_EXERCISE BRIEF_
In the text below on Unix file commands, translate this sentence into Spanish: "The file /etc/passwd lists all the accounts on the system, and information about each account."

━━ EXTRACT PROVIDED

For very long files, though, the output will quickly scroll off your terminal.
Less Is More: The less
and more
commands are handy for quickly looking at files.
The syntax is less filename
and more filename
.
Take a look at the man
pages to get the details of each.
Similarly, head
and tail
display a number of lines (selectable via switches, of course) at the beginning and end of a file, respectively.
See what these do: cat /etc/passwd
, head /etc/passwd
, tail /etc/passwd
, more /etc/passwd
, and less /etc/passwd
.
The file /etc/passwd
lists all the accounts on the system, and information about each account.
Editing files
Long before there were windows and graphical displays, or even
screens, there were text editors. Two are in common use on Unix
system today: emacs
and vi
. Actually, there is an
expanded/improved version of vi
called vim
, which is quite
popular.

━━━━
━━ COLLECTED MATERIAL

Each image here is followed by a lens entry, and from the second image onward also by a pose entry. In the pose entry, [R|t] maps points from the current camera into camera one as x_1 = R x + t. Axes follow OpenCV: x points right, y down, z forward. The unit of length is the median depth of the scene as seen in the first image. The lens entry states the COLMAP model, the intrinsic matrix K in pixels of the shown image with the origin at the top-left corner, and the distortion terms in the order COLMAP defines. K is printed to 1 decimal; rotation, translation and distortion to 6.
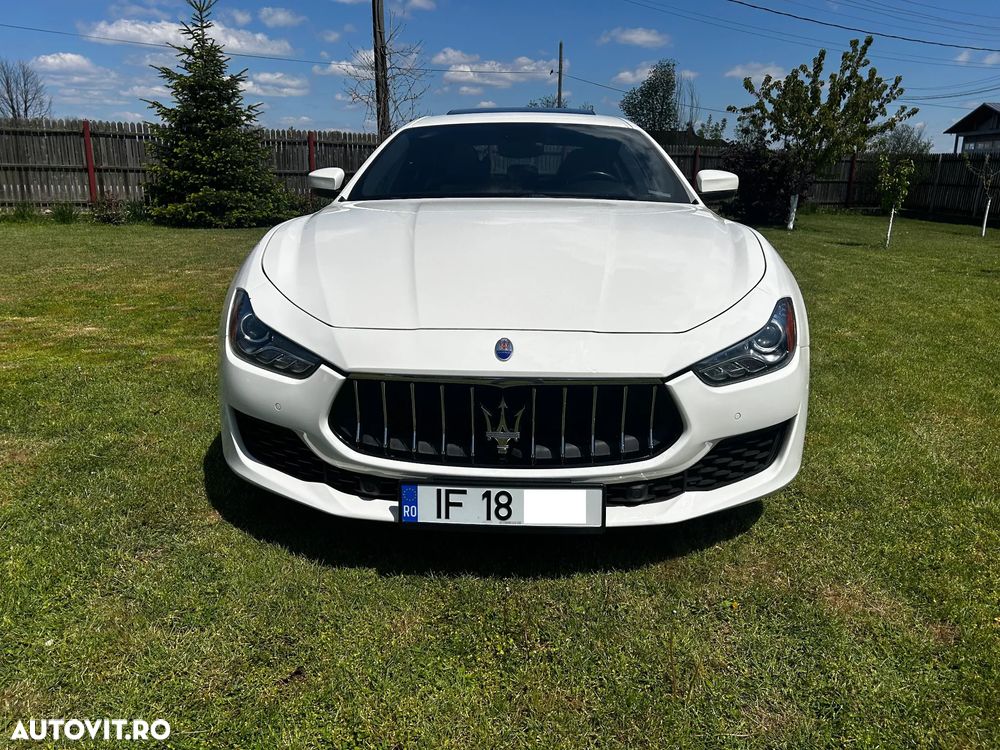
lens RADIAL K [[744.8, 0, 500.0], [0, 744.8, 375.0], [0, 0, 1]] dist [0.059717, -0.001058]
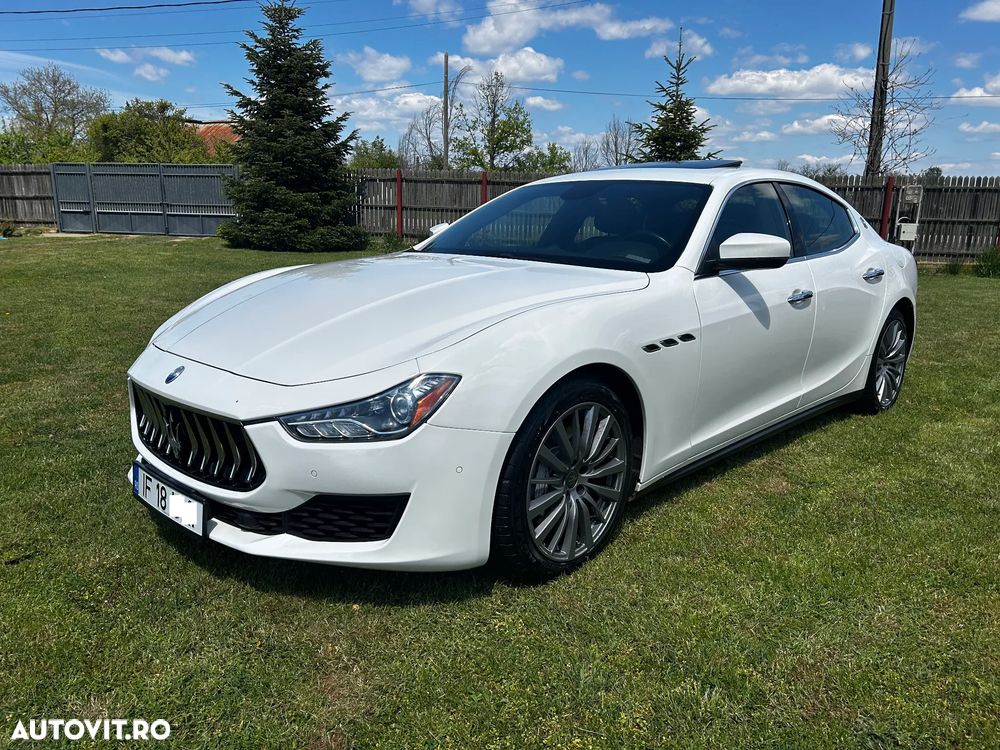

━━━━

_SOLUTION FOR THIS PROBLEM_
El archivo /etc/passwd enumera todas las cuentas del sistema e información sobre cada cuenta.